» Exercise instructions: Every line holding "cerveza" should be copied from the records below.

Saved entries
+---+

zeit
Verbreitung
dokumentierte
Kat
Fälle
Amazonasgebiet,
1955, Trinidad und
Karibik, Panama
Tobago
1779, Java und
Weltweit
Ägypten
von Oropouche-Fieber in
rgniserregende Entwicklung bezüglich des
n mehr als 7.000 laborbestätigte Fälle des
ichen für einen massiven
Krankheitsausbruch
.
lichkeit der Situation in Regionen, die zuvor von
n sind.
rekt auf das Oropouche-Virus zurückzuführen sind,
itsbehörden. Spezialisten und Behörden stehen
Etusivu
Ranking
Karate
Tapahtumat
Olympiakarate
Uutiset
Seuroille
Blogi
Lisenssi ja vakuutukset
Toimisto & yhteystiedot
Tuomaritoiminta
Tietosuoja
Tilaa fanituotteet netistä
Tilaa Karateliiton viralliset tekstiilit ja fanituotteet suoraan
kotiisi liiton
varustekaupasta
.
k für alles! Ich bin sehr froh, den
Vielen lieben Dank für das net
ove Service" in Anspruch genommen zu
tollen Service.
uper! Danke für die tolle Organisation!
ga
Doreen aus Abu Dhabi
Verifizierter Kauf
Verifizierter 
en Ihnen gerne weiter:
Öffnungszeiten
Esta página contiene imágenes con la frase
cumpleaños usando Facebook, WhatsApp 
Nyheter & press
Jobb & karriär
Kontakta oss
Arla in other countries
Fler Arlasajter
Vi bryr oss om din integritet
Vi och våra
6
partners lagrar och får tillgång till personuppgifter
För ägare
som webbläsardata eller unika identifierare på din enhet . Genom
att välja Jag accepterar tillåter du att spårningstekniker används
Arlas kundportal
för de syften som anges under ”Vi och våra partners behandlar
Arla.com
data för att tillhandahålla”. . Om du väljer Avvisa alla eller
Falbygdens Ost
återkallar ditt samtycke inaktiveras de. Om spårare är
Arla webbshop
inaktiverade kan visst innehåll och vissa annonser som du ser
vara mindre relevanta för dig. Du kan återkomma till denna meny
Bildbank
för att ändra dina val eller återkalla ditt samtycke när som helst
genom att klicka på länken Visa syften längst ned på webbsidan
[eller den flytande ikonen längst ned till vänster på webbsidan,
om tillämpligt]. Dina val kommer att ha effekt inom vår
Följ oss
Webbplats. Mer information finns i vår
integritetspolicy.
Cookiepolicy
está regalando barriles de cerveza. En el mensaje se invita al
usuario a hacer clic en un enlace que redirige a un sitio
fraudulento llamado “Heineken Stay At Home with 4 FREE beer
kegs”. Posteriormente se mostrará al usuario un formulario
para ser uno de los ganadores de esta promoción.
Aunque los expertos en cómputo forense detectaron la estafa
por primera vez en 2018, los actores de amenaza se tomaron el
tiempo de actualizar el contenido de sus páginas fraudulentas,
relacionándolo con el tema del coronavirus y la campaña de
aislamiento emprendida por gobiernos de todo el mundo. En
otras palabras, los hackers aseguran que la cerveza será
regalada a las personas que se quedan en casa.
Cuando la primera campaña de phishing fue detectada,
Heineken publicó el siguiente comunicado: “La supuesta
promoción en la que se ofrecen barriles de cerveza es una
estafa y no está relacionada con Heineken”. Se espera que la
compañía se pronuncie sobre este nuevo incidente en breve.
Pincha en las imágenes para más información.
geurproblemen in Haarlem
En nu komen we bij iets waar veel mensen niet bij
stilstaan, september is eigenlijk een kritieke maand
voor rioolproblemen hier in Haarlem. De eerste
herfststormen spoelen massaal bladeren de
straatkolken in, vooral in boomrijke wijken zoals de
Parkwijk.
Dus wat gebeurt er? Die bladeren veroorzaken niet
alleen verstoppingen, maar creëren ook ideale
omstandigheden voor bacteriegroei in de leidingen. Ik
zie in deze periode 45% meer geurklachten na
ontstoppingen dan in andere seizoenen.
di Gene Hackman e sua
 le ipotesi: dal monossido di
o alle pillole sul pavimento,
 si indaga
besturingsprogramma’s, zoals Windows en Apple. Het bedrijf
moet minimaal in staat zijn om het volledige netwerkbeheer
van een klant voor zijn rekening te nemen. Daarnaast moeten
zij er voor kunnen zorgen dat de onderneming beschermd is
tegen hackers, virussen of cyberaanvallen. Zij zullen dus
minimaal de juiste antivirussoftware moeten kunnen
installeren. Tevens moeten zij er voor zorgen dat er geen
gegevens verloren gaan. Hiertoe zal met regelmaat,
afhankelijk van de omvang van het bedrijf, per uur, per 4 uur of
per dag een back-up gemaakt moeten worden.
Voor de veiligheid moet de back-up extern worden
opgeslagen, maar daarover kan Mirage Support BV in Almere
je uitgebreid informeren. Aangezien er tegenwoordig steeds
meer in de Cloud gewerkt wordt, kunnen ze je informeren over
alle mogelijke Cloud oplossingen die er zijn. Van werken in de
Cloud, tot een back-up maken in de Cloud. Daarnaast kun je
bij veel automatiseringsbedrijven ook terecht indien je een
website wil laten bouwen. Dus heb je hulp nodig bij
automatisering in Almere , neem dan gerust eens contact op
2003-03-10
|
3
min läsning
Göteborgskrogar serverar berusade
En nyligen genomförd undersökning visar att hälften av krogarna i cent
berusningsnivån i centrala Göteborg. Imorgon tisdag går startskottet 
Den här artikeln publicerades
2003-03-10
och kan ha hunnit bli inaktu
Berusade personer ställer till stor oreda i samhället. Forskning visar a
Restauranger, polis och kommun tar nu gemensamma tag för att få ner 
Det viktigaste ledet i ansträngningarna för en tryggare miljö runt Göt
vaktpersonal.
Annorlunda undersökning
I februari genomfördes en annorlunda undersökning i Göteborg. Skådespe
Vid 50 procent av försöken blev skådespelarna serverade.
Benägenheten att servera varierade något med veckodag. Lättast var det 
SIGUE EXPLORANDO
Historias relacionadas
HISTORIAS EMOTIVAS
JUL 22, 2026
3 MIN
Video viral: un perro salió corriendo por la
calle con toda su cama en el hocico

+---+

» Written response:
está regalando barriles de cerveza. En el mensaje se invita al
otras palabras, los hackers aseguran que la cerveza será
promoción en la que se ofrecen barriles de cerveza es una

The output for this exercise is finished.